We also note that our idealized model configuration must probably be extended to include the mass of the connecting rod and friction in the bearing in order to compare it with experiments. Nonetheless, the chosen values \(D=0.1\) and C up to \(10^{-2}\) would be fairly realistic for a table-top experiment. For an effective pendulum length of \(L=0.1\, \text {m}\), the magnet radius would be \(R=5 \, \text {mm}\). The magnetic moment of the spherical magnet is the product of its magnetization and volume [9], i.e.,

$$\begin{aligned} M=\frac{4\pi R^3 B_r}{3\mu _0}, \end{aligned}$$

where \(B_r\) is the remanence of the magnetic material. The parameter C then reads

$$\begin{aligned} C= \frac{D^3}{\tau \omega }\qquad \text {with} \qquad \tau =\frac{96\varrho }{B_r^2\sigma }, \end{aligned}$$

where the time constant \(\tau \) depends only on the material properties of the bob and the plate.
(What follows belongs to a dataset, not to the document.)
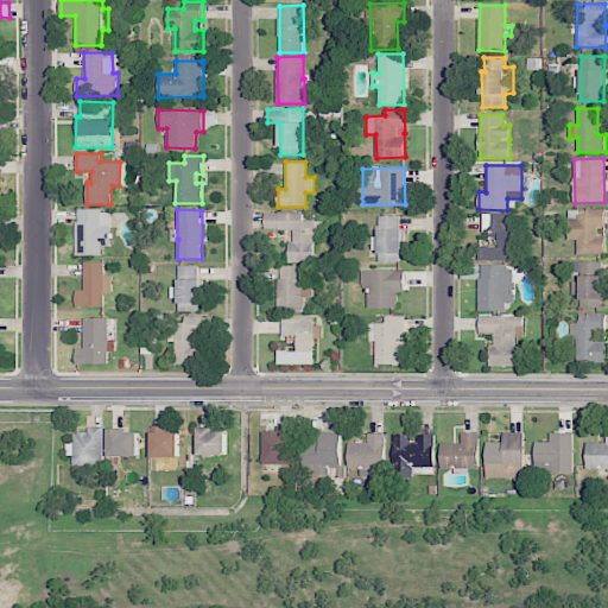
[(577,254),(606,254),(606,235),(599,236),(599,227),(606,227),(606,209),(568,209),(568,240),(577,239),(577,254)]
The remanence of typical permanent magnets is in the range between \(0.2\, \text {T}\le B_r\le 1.3\, \text {T}\) and their densities \(\varrho \) in the interval \(5 \times \, 10^3\,\text {kg}\,\text {m}^{-3}\le \varrho \le 8 \times \, 10^3\, \text {kg}\,\text {m}^{-3}\). For a copper plate with conductivity \(\sigma \approx 6\times 10^7\,\text {S}\,\text {m}^{-1}\), the time constant can take values \(8\, \text {ms} \le \tau \le 200 \, \text {ms}.\) For harmonic resonance, the excitation frequency \(\omega \) is approximately the eigenfrequency \(\Omega _0\approx 10/\text {s}\). With these assumptions, we find that the interaction parameter takes values \(0.0005 \le C\le 0.0125\).

The limitation of the quasistatic approximation [23, 24] is hard to overcome. In principle one has to solve the time-dependent induction equation in the plate to find the eddy currents. When a thin plate is assumed, it may be possible to use Maxwell’s receding image solution for the induced currents [25, 26]. The electromagnetic torque at a given instant would then be a functional of the earlier time-dependent position and velocity of the magnet.